On Memorial Day we remember all the soldiers, sailors, airmen, and Marines who gave their lives during times of war and conflict. Some of them and their stories are well known to us; their heroic bravery retold in books and in films. Yet, others were killed in action in faraway places and are lost to history through just a sheer numbers game. 

About 10 years ago, I had the privilege of honoring Bernard F. Devoe, a World War II B-17 tail gunner who died in action. And every Memorial Day since I can’t help but remember Devoe, whose life was cut short and whose miraculous story needs to be told. 

Bernard Devoe, of Millbury, MA was a tail gunner on a B-17 bomber that went down in the Adriatic after a mission over Germany. (U.S. Army)

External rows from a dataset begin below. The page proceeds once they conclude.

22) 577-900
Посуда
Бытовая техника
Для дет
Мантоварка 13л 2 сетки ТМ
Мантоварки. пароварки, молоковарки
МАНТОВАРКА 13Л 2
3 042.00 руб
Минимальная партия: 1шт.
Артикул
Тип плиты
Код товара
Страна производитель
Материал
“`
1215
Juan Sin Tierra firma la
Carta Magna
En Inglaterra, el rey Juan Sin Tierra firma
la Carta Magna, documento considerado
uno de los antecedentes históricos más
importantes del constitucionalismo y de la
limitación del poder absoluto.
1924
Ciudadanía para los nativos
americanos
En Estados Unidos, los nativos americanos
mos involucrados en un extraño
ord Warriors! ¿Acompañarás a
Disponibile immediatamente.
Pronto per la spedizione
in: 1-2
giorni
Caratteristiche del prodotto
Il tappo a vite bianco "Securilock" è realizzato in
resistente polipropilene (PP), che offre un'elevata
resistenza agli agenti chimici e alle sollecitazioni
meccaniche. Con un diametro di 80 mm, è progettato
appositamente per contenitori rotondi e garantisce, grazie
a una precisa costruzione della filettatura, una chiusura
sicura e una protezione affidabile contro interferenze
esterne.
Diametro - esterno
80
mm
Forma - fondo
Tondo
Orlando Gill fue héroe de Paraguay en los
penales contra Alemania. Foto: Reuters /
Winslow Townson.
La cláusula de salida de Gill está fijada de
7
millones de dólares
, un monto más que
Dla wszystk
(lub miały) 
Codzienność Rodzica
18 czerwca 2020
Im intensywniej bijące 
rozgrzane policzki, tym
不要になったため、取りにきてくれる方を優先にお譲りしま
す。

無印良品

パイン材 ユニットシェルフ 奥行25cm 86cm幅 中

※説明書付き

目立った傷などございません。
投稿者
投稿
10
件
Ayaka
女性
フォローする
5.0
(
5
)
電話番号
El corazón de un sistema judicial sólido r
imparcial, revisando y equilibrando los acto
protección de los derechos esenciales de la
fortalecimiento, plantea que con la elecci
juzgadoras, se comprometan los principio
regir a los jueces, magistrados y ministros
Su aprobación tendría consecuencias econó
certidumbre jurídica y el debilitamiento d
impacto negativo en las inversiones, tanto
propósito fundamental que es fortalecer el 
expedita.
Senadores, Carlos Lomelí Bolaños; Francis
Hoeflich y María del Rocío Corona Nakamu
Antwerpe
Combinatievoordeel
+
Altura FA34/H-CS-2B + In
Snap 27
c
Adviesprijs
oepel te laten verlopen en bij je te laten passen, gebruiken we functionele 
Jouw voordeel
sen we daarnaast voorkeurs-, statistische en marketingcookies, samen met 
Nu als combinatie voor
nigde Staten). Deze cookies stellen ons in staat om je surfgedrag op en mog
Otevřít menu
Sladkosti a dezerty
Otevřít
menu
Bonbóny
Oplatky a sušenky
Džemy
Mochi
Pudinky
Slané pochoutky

SSG Bernard F. Devoe and Life During WWII

Devoe was from the town of Millbury, Massachusetts. The town dedicates monuments to its citizens killed in action. Ten years ago, the local Veterans Council, consisting of veterans from the VFW, American Legion, and unaffiliated vets, was dedicating a monument to SSG Bernard F. Devoe across the street from the home he grew up in.

Shortly after the ceremony, as a journalist for the local Daily Millbury, I had the opportunity and privilege to interview author Beverly McLean Cambridge, whose book The Bramanville Girls tells of life in the small central Massachusetts town of Millbury just before and during WWII. The book is described by Cambridge as a “true age of innocence.”

Cambridge, then 87, walked with a cane due to arthritis. Yet, her mind was keen and she recounted stories of that era with ease. She joked that “like most people my age, I can’t recall last night’s dinner, but can tell events of 60-65 years ago with total recall.”

Her book is the often extremely funny tale of Beverly McLean and her five best friends Shirley Brodin, Florence Horne, Margaret Hogan, Elena Stevens, and Phyllis Lacouture, who struggled to come to grips with what was going on around them. But they eventually coped with what they perceived as a “dearth of young men” during 1940-1945.

“We mostly dated boys from our hometown, the ‘Millbury Boys’ we called them,” said Cambridge. “But then Pearl Harbor happened, and we knew that they would all be going away and we didn’t want to dry up on the vine and wither away with no dates.”

One of those local Millbury boys was Devoe. Mrs. Cambridge told me that she and Devoe were best friends. She, like many of her friends, was enamored with Devoe who was good-looking, charming, and had a way about him that all of the girls just loved.